Mastercard announced that it agreed to acquire BVNK, a London-based stablecoin infrastructure company. The deal is worth up to $1.8 billion, with $300 million tied to contingent performance payments. That makes it the largest acquisition in the stablecoin sector to date, surpassing Stripe’s $1.1 billion purchase of Bridge in February 2025. Mastercard’s stock climbed roughly 2.5% in pre-market trading after the announcement. The transaction is expected to close before the end of the year, subject to regulatory approval.
BVNK’s valuation tells its own story. The company raised its Series B round in December 2024 at a $750 million valuation. The Mastercard offer represents a premium of more than double that figure. That kind of multiple reflects what institutional buyers are willing to pay for compliant, proven stablecoin infrastructure in a fast-moving market.
Today, we announced our intent to acquire @BVNKFinance, expanding our end-to-end support of digital currencies with BVNK’s leading stablecoin-based payment Infrastructure. Together, we’re strengthening how fintechs, platforms and financial institutions connect traditional fiat… pic.twitter.com/2Bc4kBokT6
— Mastercard (@Mastercard) March 17, 2026
What BVNK Built
BVNK launched in 2021 and focused on a specific problem: making it easy for businesses to move money using stablecoins alongside traditional currency. The platform operates across more than 130 countries and supports payments on all major blockchain networks. Its clients include Worldpay, Visa Direct, dLocal, and Flywire, all of which use BVNK to handle cross-border payments, treasury operations, and enterprise settlement. Those are not speculative use cases. They represent real transaction volume processed daily at scale.
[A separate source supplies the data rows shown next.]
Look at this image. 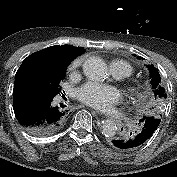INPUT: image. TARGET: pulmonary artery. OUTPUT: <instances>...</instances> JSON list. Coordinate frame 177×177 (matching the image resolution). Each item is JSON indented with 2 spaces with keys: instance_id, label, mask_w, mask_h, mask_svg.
<instances>
[{
  "instance_id": "e3ab8cb5",
  "label": "pulmonary artery",
  "mask_w": 177,
  "mask_h": 177,
  "mask_svg": "<svg viewBox=\"0 0 177 177\" xmlns=\"http://www.w3.org/2000/svg\"><path fill=\"white\" fill-rule=\"evenodd\" d=\"M111 70H112L114 76L117 78L127 77V73L121 63H118V62L113 63L111 65Z\"/></svg>"
}]
</instances>
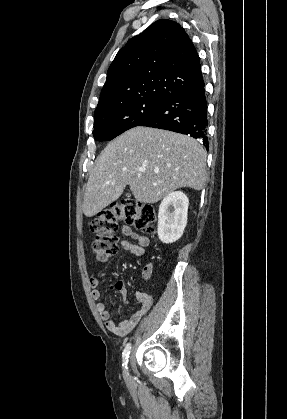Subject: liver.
Returning <instances> with one entry per match:
<instances>
[{"label": "liver", "instance_id": "1", "mask_svg": "<svg viewBox=\"0 0 287 419\" xmlns=\"http://www.w3.org/2000/svg\"><path fill=\"white\" fill-rule=\"evenodd\" d=\"M206 156L203 146L190 136L132 128L97 157L85 189L84 215H96L117 200L127 185L136 201L149 204L182 187L199 191L207 180Z\"/></svg>", "mask_w": 287, "mask_h": 419}]
</instances>
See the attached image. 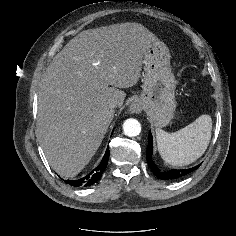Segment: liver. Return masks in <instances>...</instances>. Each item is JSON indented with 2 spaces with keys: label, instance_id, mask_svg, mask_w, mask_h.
Instances as JSON below:
<instances>
[{
  "label": "liver",
  "instance_id": "6515ba94",
  "mask_svg": "<svg viewBox=\"0 0 236 236\" xmlns=\"http://www.w3.org/2000/svg\"><path fill=\"white\" fill-rule=\"evenodd\" d=\"M159 39L138 23L85 30L70 40L43 74L38 138L50 166L72 178L89 163L134 86L143 57ZM120 88V89H119Z\"/></svg>",
  "mask_w": 236,
  "mask_h": 236
}]
</instances>
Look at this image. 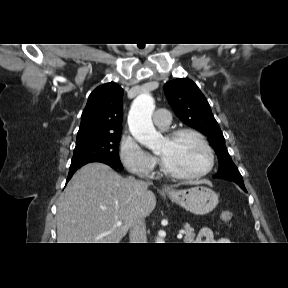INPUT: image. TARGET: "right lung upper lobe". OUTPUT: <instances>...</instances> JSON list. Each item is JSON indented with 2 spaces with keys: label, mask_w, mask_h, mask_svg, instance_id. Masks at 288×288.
<instances>
[{
  "label": "right lung upper lobe",
  "mask_w": 288,
  "mask_h": 288,
  "mask_svg": "<svg viewBox=\"0 0 288 288\" xmlns=\"http://www.w3.org/2000/svg\"><path fill=\"white\" fill-rule=\"evenodd\" d=\"M123 89L114 82L97 87L89 96L81 116L77 141L122 130Z\"/></svg>",
  "instance_id": "obj_1"
}]
</instances>
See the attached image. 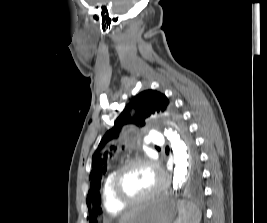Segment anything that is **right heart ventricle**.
Returning <instances> with one entry per match:
<instances>
[{
  "mask_svg": "<svg viewBox=\"0 0 267 223\" xmlns=\"http://www.w3.org/2000/svg\"><path fill=\"white\" fill-rule=\"evenodd\" d=\"M116 171L117 169L114 168L108 172L102 187L103 206L110 214H119L125 210V206L116 201L111 191V181Z\"/></svg>",
  "mask_w": 267,
  "mask_h": 223,
  "instance_id": "right-heart-ventricle-1",
  "label": "right heart ventricle"
}]
</instances>
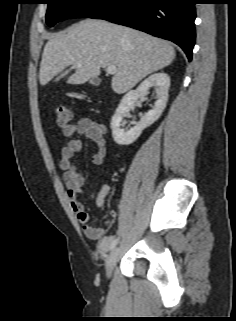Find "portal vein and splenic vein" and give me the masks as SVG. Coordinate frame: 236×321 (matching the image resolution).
<instances>
[{"label": "portal vein and splenic vein", "instance_id": "obj_1", "mask_svg": "<svg viewBox=\"0 0 236 321\" xmlns=\"http://www.w3.org/2000/svg\"><path fill=\"white\" fill-rule=\"evenodd\" d=\"M77 66L80 67L81 64H77ZM106 72H107L108 74H110V75H114V74L117 72V67L114 66V65L108 66V67L106 68Z\"/></svg>", "mask_w": 236, "mask_h": 321}]
</instances>
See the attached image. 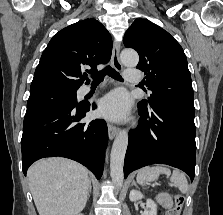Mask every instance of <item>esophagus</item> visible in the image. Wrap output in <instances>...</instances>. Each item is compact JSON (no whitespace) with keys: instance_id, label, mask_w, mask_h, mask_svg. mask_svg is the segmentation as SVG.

On the regulatory side, BVNK has built a strong compliance foundation. The company holds an Electronic Money Institution license for European markets. In February 2026, it received an EU Crypto-Asset Service Provider license. It also holds direct access to the SEPA payments scheme. Together, those licenses give BVNK the infrastructure to move stablecoins through compliant channels across Europe and beyond. For a payments company like Mastercard, that regulatory scaffolding is as valuable as the technology itself.
Why Mastercard Moved Now
Mastercard’s chief product officer Jorn Lambert explained the rationale directly. “This is really about getting the right tools to move after new addressable markets,” Lambert said. He added that most financial institutions and fintechs will eventually offer digital currency services, whether through stablecoins or tokenized deposits. Mastercard wants to be the infrastructure layer that makes that possible. The acquisition gives it a ready-built, licensed, and proven platform to offer that to its partners.
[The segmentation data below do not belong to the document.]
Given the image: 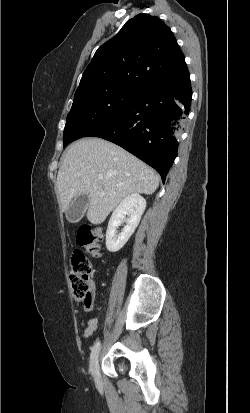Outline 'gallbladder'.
I'll return each instance as SVG.
<instances>
[{"label": "gallbladder", "mask_w": 250, "mask_h": 413, "mask_svg": "<svg viewBox=\"0 0 250 413\" xmlns=\"http://www.w3.org/2000/svg\"><path fill=\"white\" fill-rule=\"evenodd\" d=\"M88 206V195L82 194L77 196L67 208L65 214L66 218L71 223H77L84 216Z\"/></svg>", "instance_id": "bac80fb5"}]
</instances>
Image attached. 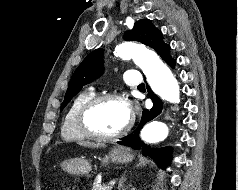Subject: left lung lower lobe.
<instances>
[{"instance_id": "left-lung-lower-lobe-1", "label": "left lung lower lobe", "mask_w": 238, "mask_h": 190, "mask_svg": "<svg viewBox=\"0 0 238 190\" xmlns=\"http://www.w3.org/2000/svg\"><path fill=\"white\" fill-rule=\"evenodd\" d=\"M167 64L174 68L176 61L171 58L168 54L163 58ZM150 97L153 100L154 106L150 110H143L142 118L137 129L126 138H123L121 141L117 142L120 145L128 146L134 149H142L144 155H148L153 158L162 168H166L167 164L170 161L171 149L170 148H160L152 149L150 146H147L144 142L139 139V130L146 123L154 119L162 111L163 104L162 101L155 96L152 92L149 93Z\"/></svg>"}]
</instances>
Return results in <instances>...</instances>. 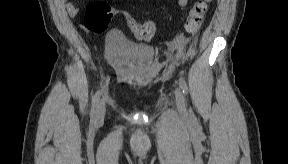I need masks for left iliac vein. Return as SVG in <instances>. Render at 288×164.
<instances>
[{
	"mask_svg": "<svg viewBox=\"0 0 288 164\" xmlns=\"http://www.w3.org/2000/svg\"><path fill=\"white\" fill-rule=\"evenodd\" d=\"M176 105L179 111V114L182 118L187 119L189 117L186 102L182 91L179 88L175 89Z\"/></svg>",
	"mask_w": 288,
	"mask_h": 164,
	"instance_id": "1",
	"label": "left iliac vein"
}]
</instances>
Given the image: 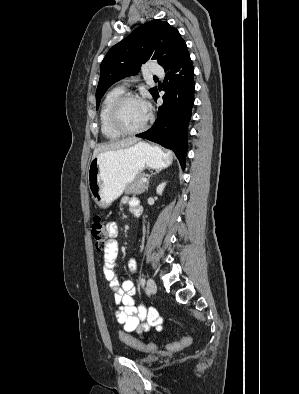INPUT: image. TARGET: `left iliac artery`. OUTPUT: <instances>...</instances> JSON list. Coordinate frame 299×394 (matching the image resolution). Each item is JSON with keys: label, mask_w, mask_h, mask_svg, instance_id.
Wrapping results in <instances>:
<instances>
[{"label": "left iliac artery", "mask_w": 299, "mask_h": 394, "mask_svg": "<svg viewBox=\"0 0 299 394\" xmlns=\"http://www.w3.org/2000/svg\"><path fill=\"white\" fill-rule=\"evenodd\" d=\"M145 282H146L145 278H142V279L140 280V284H141L142 286L145 285Z\"/></svg>", "instance_id": "44dca946"}]
</instances>
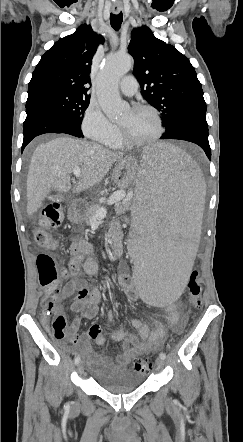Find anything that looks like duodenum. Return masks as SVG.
<instances>
[{
    "mask_svg": "<svg viewBox=\"0 0 243 442\" xmlns=\"http://www.w3.org/2000/svg\"><path fill=\"white\" fill-rule=\"evenodd\" d=\"M113 250L115 253H121L122 251L120 232H116L113 236Z\"/></svg>",
    "mask_w": 243,
    "mask_h": 442,
    "instance_id": "410a0bca",
    "label": "duodenum"
}]
</instances>
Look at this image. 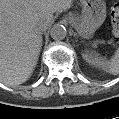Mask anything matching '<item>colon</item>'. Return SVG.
Masks as SVG:
<instances>
[{"mask_svg":"<svg viewBox=\"0 0 119 119\" xmlns=\"http://www.w3.org/2000/svg\"><path fill=\"white\" fill-rule=\"evenodd\" d=\"M112 32L116 39L119 38V4L115 3L110 12Z\"/></svg>","mask_w":119,"mask_h":119,"instance_id":"1","label":"colon"}]
</instances>
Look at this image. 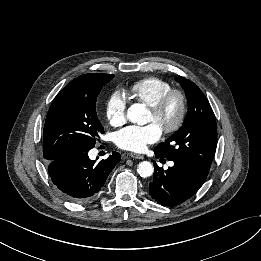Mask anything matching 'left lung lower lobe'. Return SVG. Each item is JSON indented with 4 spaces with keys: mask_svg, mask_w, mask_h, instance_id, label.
<instances>
[{
    "mask_svg": "<svg viewBox=\"0 0 261 261\" xmlns=\"http://www.w3.org/2000/svg\"><path fill=\"white\" fill-rule=\"evenodd\" d=\"M157 158L161 156L155 153ZM172 161V160H171ZM155 164L154 180L149 184L151 197L163 206L173 207L191 198L202 186L207 175L182 162L163 170Z\"/></svg>",
    "mask_w": 261,
    "mask_h": 261,
    "instance_id": "0a47b994",
    "label": "left lung lower lobe"
}]
</instances>
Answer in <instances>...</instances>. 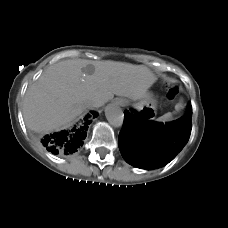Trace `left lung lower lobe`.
<instances>
[{"label":"left lung lower lobe","instance_id":"1","mask_svg":"<svg viewBox=\"0 0 228 228\" xmlns=\"http://www.w3.org/2000/svg\"><path fill=\"white\" fill-rule=\"evenodd\" d=\"M192 107L179 119L157 123L124 111V125L118 145L123 158L131 165L153 169L168 164L188 142L191 133Z\"/></svg>","mask_w":228,"mask_h":228}]
</instances>
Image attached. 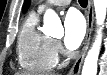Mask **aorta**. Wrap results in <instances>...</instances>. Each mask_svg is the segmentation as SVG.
<instances>
[{
  "mask_svg": "<svg viewBox=\"0 0 107 75\" xmlns=\"http://www.w3.org/2000/svg\"><path fill=\"white\" fill-rule=\"evenodd\" d=\"M94 8L96 23L99 28L97 29L95 42L85 58L81 75L97 74V64L102 42V28L107 13V0H94ZM43 31L45 34L52 36H59L64 33L60 18L52 9H48L44 14Z\"/></svg>",
  "mask_w": 107,
  "mask_h": 75,
  "instance_id": "1",
  "label": "aorta"
}]
</instances>
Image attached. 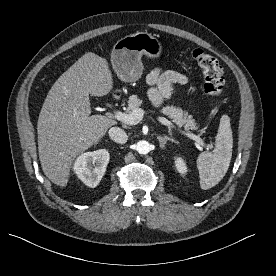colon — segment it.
Here are the masks:
<instances>
[{"instance_id": "5ec220e1", "label": "colon", "mask_w": 276, "mask_h": 276, "mask_svg": "<svg viewBox=\"0 0 276 276\" xmlns=\"http://www.w3.org/2000/svg\"><path fill=\"white\" fill-rule=\"evenodd\" d=\"M191 56L203 73V91L206 94L207 100L215 104L220 103L225 80L218 60L199 48L193 49Z\"/></svg>"}]
</instances>
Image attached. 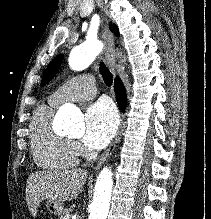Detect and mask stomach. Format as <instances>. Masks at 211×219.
I'll list each match as a JSON object with an SVG mask.
<instances>
[{
  "label": "stomach",
  "instance_id": "0dacf381",
  "mask_svg": "<svg viewBox=\"0 0 211 219\" xmlns=\"http://www.w3.org/2000/svg\"><path fill=\"white\" fill-rule=\"evenodd\" d=\"M45 206L51 214L60 215L63 212V205L60 202L47 200Z\"/></svg>",
  "mask_w": 211,
  "mask_h": 219
}]
</instances>
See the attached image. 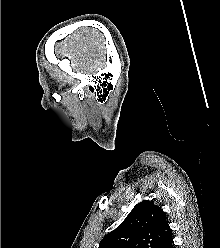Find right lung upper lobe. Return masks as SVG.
<instances>
[{
  "mask_svg": "<svg viewBox=\"0 0 220 248\" xmlns=\"http://www.w3.org/2000/svg\"><path fill=\"white\" fill-rule=\"evenodd\" d=\"M171 233L163 210L144 200L101 240L99 248H162L172 237Z\"/></svg>",
  "mask_w": 220,
  "mask_h": 248,
  "instance_id": "right-lung-upper-lobe-1",
  "label": "right lung upper lobe"
}]
</instances>
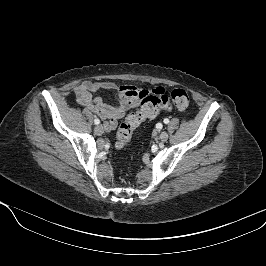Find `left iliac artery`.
<instances>
[{
	"label": "left iliac artery",
	"mask_w": 266,
	"mask_h": 266,
	"mask_svg": "<svg viewBox=\"0 0 266 266\" xmlns=\"http://www.w3.org/2000/svg\"><path fill=\"white\" fill-rule=\"evenodd\" d=\"M164 123H165V124H168V123H169V119L165 118V119H164Z\"/></svg>",
	"instance_id": "obj_1"
}]
</instances>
The company has positioned its approach as “digital asset- and chain-agnostic.” That means it is not betting on any single blockchain or stablecoin. Instead, Mastercard is building a layer that connects whatever on-chain infrastructure its clients use to the global fiat network it already operates. BVNK’s multi-chain, multi-country architecture fits that strategy directly. Mastercard already runs a Crypto Partner Programme with more than 85 industry partners, including Binance, Circle, PayPal, and Ripple. Adding BVNK’s infrastructure deepens that network significantly.
A Race That Almost Played Out Differently
The Mastercard deal brings a competitive acquisition process to a close. Coinbase came close to acquiring BVNK for approximately $2 billion before those talks fell through around November 2025. Mastercard had also reportedly held separate talks with crypto startup Zerohash, valued between $1.5 billion and $2 billion, which similarly collapsed. The final agreement with BVNK is the result of a sustained effort. Mastercard had been pursuing the acquisition since October 2025. BVNK co-founder Chris Harmse expressed satisfaction with the outcome.
The broader competitive picture is also worth noting. Stripe moved aggressively into stablecoin infrastructure with its Bridge acquisition over a year ago. PayPal expanded its PYUSD stablecoin to 70 markets on the same day as this announcement. Traditional financial institutions are committing capital and resources to blockchain-based payments at an accelerating pace. The Mastercard-BVNK deal fits inside a larger pattern, not a one-off event.
What the Market Says About the Timing
The context around this deal matters. Stablecoin payment volumes reached at least $350 billion in 2025, according to Mastercard. That growth reflects real enterprise adoption, not speculative activity. Cross-border transfers, B2B settlement, and remittances are driving the volume. The GENIUS Act, signed into law by President Trump in July 2025, established the first federal stablecoin framework in the United States. That regulatory clarity removed a significant barrier for institutions considering digital currency services.
Mastercard’s acquisition acknowledges that stablecoins are becoming part of standard financial plumbing. The goal is not to replace card payments but to extend the network’s reach into on-chain settlement. Stablecoins and tokenized deposits open transaction corridors that traditional card rails do not cover. BVNK’s platform, client base, and licenses give Mastercard the tools to compete in those corridors. The deal closes a gap that Mastercard’s existing infrastructure could not fill on its own.